Gear was started in 1979 by Robert Greenberg, 49, a hairdresser
turned entrepreneur who keeps his finger on the pulse of California
shopping culture. Says he: "I'm a mallaholic. I need to go to a
mall at least twice a week, or I get the shakes." Sales at L.A.
Gear accelerated from $11 million in 1985 to $224 million in 1988
and are expected to more than double this year.
A shoemaker's fortunes rely heavily on advertising. Nike's
theme, "Just Do It," which urges would-be customers to get off
their couches and onto their exercise bicycles, has been widely
praised. But Reebok's recent "Let U.B.U." ad campaign, which
starred eccentric characters in surrealistic situations, was
considered a bust. All the major manufacturers have hired celebrity
pitchmen. Nike pays multitalented pro athlete Bo Jackson to sell
its cross-trainer shoe, and Joan Benoit Samuelson to advertise its
running line. L.A. Gear keeps retired Los Angeles Lakers star
Kareem Abdul-Jabbar on its payroll; his former coach Pat Riley is
under contract with Reebok.
Having paid heavily to pump up their images, footwear-makers
capitalize on their cachet by emblazoning their emblems on
clothing. Nike, whose apparel sales reached $208 million in fiscal
1989, sells hundreds of garments ranging from lemon-colored cotton
jerseys to hot-pink bicycle shorts. Next spring Nike will launch
an Aqua Gear line for wind surfers and other hardy types.

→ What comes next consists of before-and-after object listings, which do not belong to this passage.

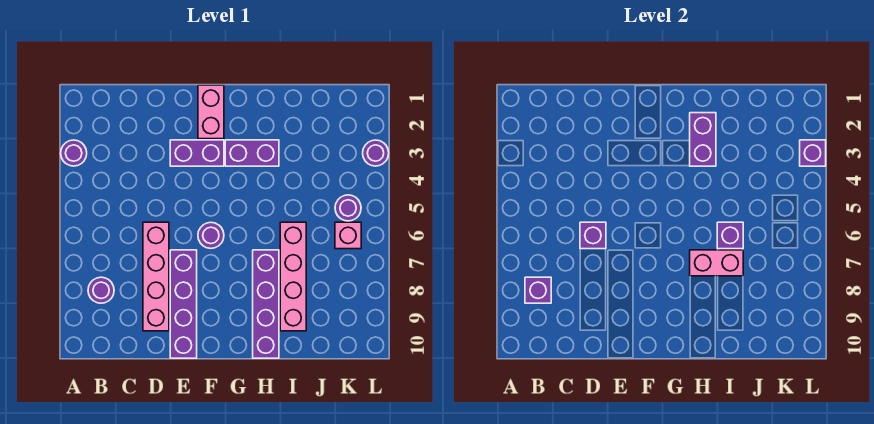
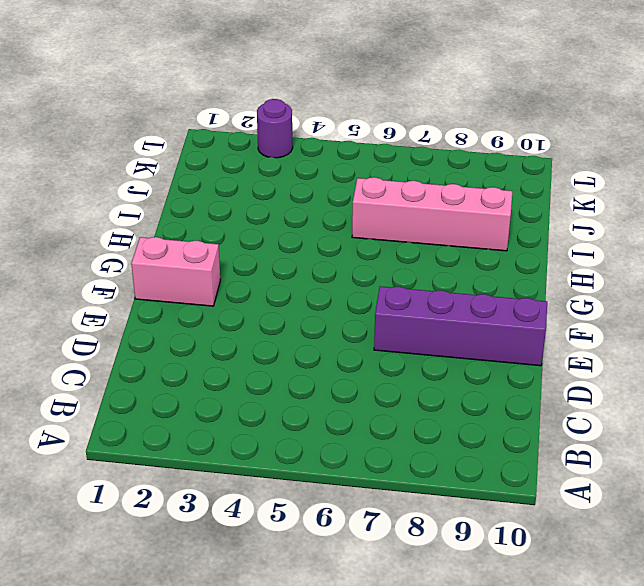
none -> purple round brick A3 level 1
none -> purple round brick B8 level 1
none -> pink brick D6:D9 level 1

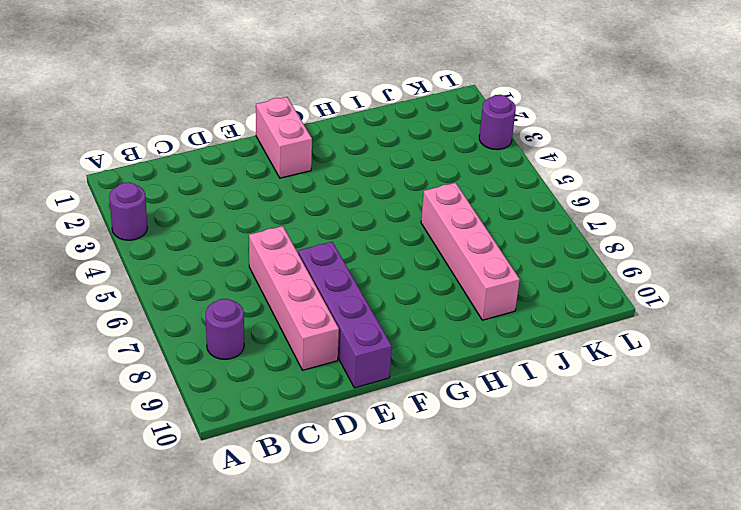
none -> purple brick E3:F3 level 1
none -> purple round brick F6 level 1
none -> purple brick G3:H3 level 1

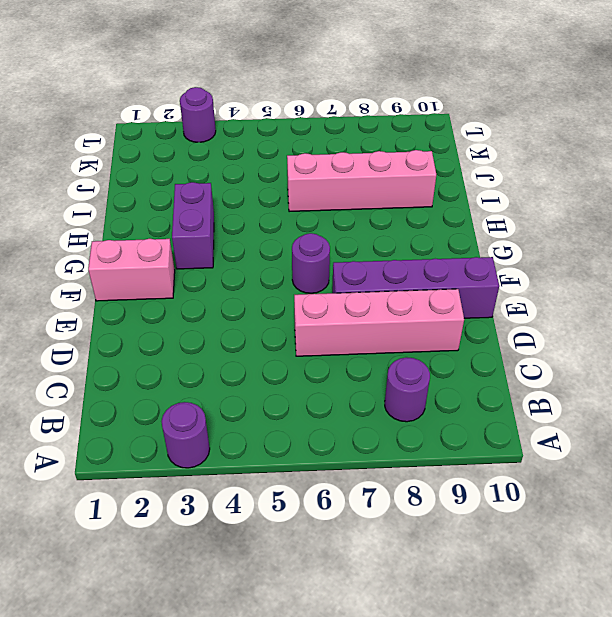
none -> purple brick E3:F3 level 1
none -> purple brick H7:H10 level 1
none -> purple round brick K5 level 1

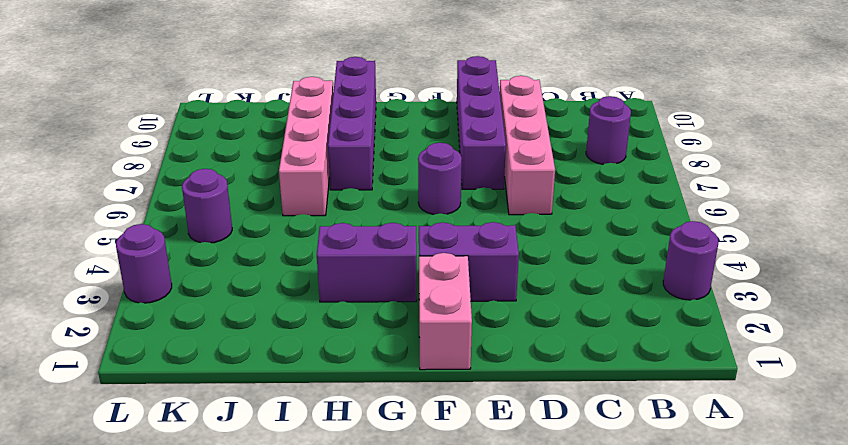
none -> pink brick K6 level 1
none -> purple brick B8 level 2
none -> purple brick D6 level 2

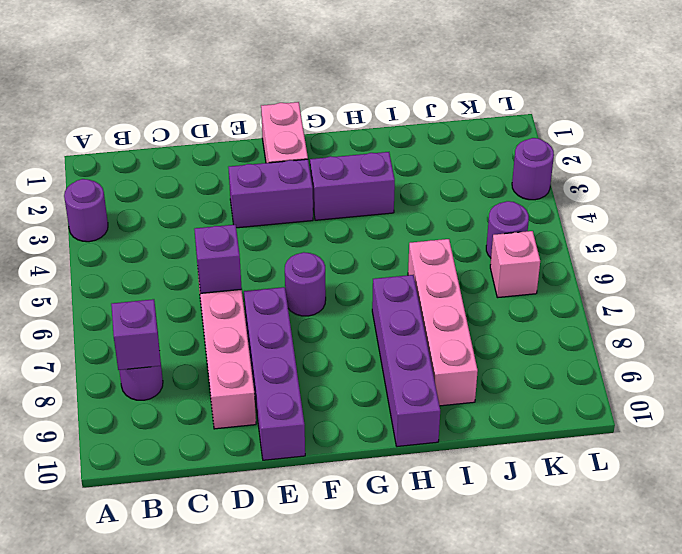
none -> purple brick H2:H3 level 2
none -> pink brick H7:I7 level 2
none -> purple brick I6 level 2

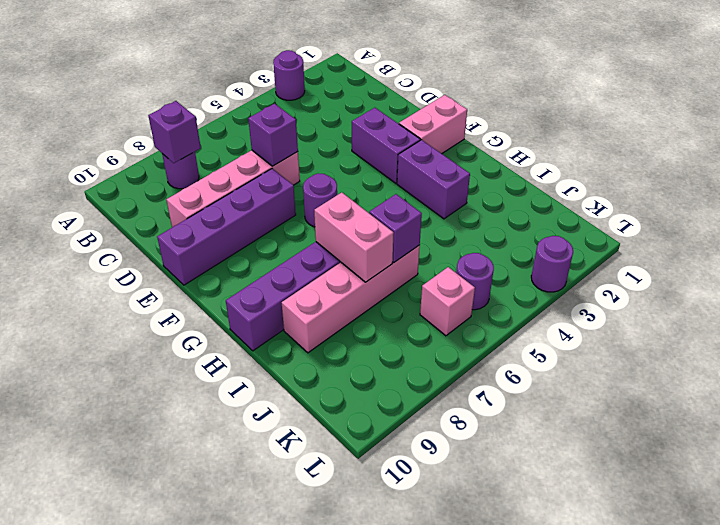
none -> purple brick H2:H3 level 2
none -> purple brick L3 level 2

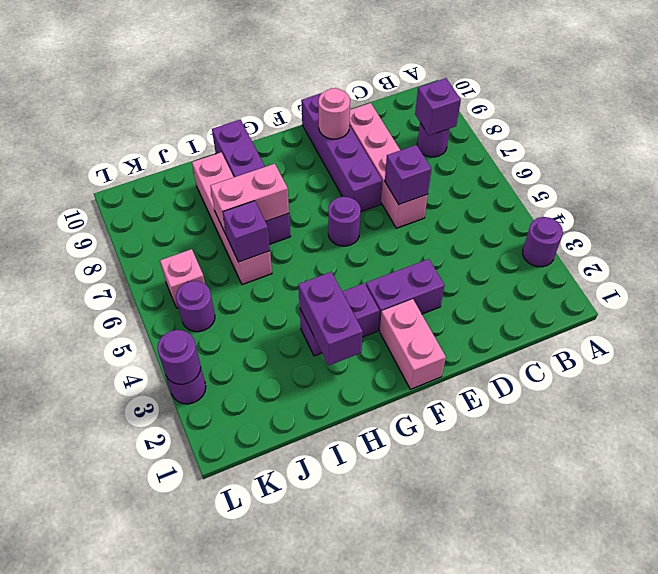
pink round brick E9 level 2 -> none
purple round brick L3 level 2 -> purple brick L3 level 2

Manufacturers are furiously bringing out new clothes and shoes,
in part because they know that the industry's rapid growth is
slowing down. Baby boomers, for example, are slacking off in their
exercise regimens. While last year's 15% growth rate was healthy
by any measure, it was down from 29% the previous year. As they
pour money into R. and D., the shoemakers hope to come up with new
products that weekend athletes can't resist. One new customer of
note: Batman, whose movie shoes were based on Nike's cross-trainer.